+++ Selected extract
Anne Hudec is all artist, part historian.

She began painting as a child, but lost interest after she left school and “life took over.”

When her mother-in-law Hella Hudec gave her a nudge in the late 90s, Hudec again picked up a brush, but it wasn’t until she asked her husband Alvin, to teach her photography that her life as an artist began to take shape.

“It’s like when you’re eating a really good ice cream cone and you’ve taken the first few licks and it suddenly falls on the ground. You just started enjoying it and suddenly it’s gone,” she says. “Photography is like that to me, it’s instant gratification. But I wanted to take apart the photo and be able to enjoy it longer.”

She and her husband travel extensively, visiting Europe and Asia on a regular basis. It was in Germany and Austria where she first became enamored with statuary, taking numerous photographs and recreating them at home in her studio with water colour.

 

“I became fascinated. … They are part of the urban landscape in parts of Europe and people just walk by them with no recognition or thought of their beauty,” she says.

The statues she paints are between 100 and 150 years old, and she will occasionally revisit one just to find it no longer exists. “They’re stolen for their metal content. Statues worth millions are melted down for 20,000 Euros.”

The statues show human emotions as well as the wear of time. “Their age is part of their beauty,” Hudec says.

She works from her photographs until she achieves a certain point, then puts the photos away and works more intuitively. She takes as much as 150 hours to create the lifelike water colour images, capturing the patina of time and the nuances of shadow and light.

“It’s a constant rollercoaster ride all through the painting. It’s like raising a child. The teen years, you are struggling and are out of sync and some days you’re ready to throw in the towel. Then everything begins to come together,” she says.

“With water colour it’s a difficult thing to push and pull paint because what you’re doing is having to lift paint off and smooth edges, or use cool and warm colours to cause parts of the face to recede. But that’s the joy of it, the process, that’s the enjoyable part. That’s maybe why I spend so much time on them,” she says with a laugh.
++++++
+++ Listed entries
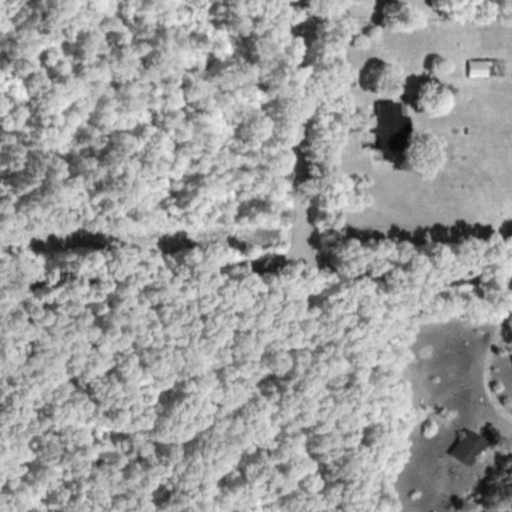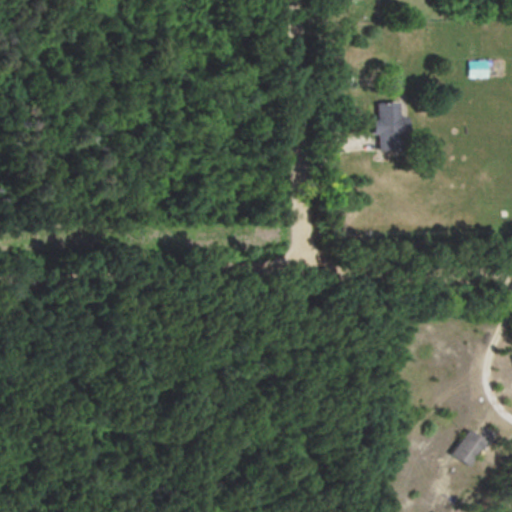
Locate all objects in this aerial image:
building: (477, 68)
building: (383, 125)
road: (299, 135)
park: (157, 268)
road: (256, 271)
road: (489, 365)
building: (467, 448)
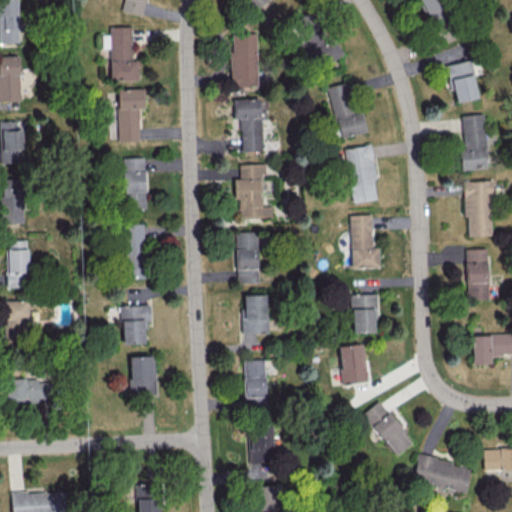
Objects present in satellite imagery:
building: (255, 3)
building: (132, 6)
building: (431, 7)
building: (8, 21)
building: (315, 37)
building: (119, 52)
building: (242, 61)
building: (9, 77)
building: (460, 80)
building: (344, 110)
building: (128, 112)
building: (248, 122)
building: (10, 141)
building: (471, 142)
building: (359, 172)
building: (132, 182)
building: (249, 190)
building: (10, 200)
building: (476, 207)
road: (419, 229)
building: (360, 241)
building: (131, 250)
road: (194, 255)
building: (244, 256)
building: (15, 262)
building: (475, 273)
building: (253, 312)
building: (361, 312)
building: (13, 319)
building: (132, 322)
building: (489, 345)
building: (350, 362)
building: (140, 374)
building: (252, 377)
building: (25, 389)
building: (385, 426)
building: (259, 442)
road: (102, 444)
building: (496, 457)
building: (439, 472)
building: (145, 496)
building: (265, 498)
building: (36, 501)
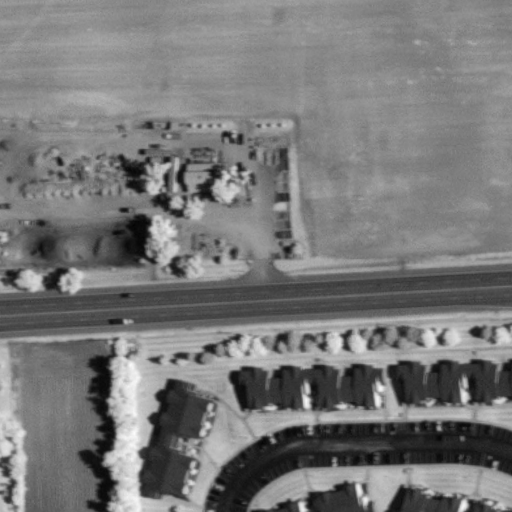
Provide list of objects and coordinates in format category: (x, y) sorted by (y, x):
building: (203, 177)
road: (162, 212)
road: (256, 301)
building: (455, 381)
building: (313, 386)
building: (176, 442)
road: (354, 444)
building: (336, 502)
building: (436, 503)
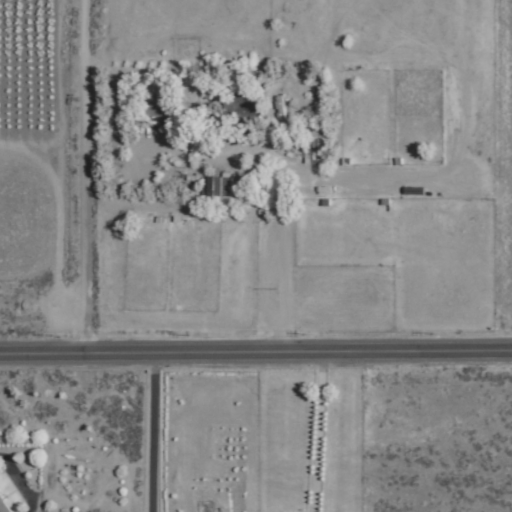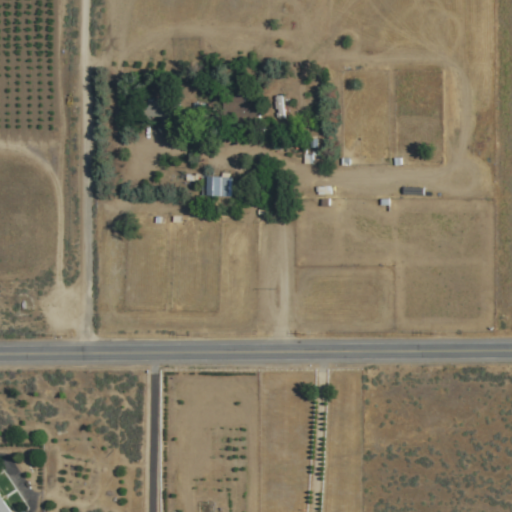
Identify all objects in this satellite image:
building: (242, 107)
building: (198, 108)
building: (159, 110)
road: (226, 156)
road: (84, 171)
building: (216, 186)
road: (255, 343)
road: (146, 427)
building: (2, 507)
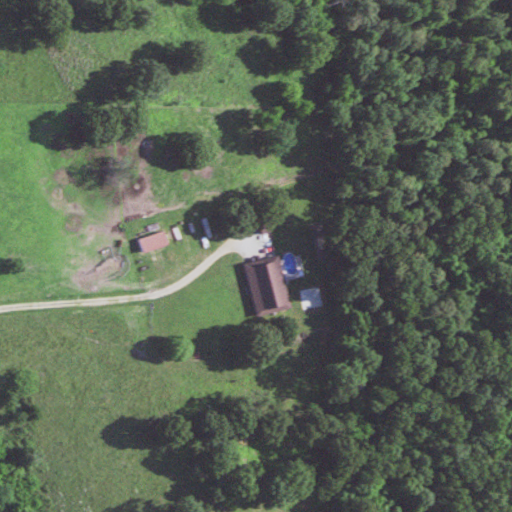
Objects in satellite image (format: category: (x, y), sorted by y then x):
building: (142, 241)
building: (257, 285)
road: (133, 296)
++++++
:: Exercise task 1 ::
According to the article on Anne Hudec, how long can she spend creating one of her watercolor images?
:: Exercise task 2 ::
Print the passage of the article on Anne Hudec from "She began painting" to "to take shape.".
These records were drawn from a separate source.

:: Final result 1 ::
As much as 150 hours.

:: Final result 2 ::
She began painting as a child, but lost interest after she left school and “life took over.”

When her mother-in-law Hella Hudec gave her a nudge in the late 90s, Hudec again picked up a brush, but it wasn’t until she asked her husband Alvin, to teach her photography that her life as an artist began to take shape.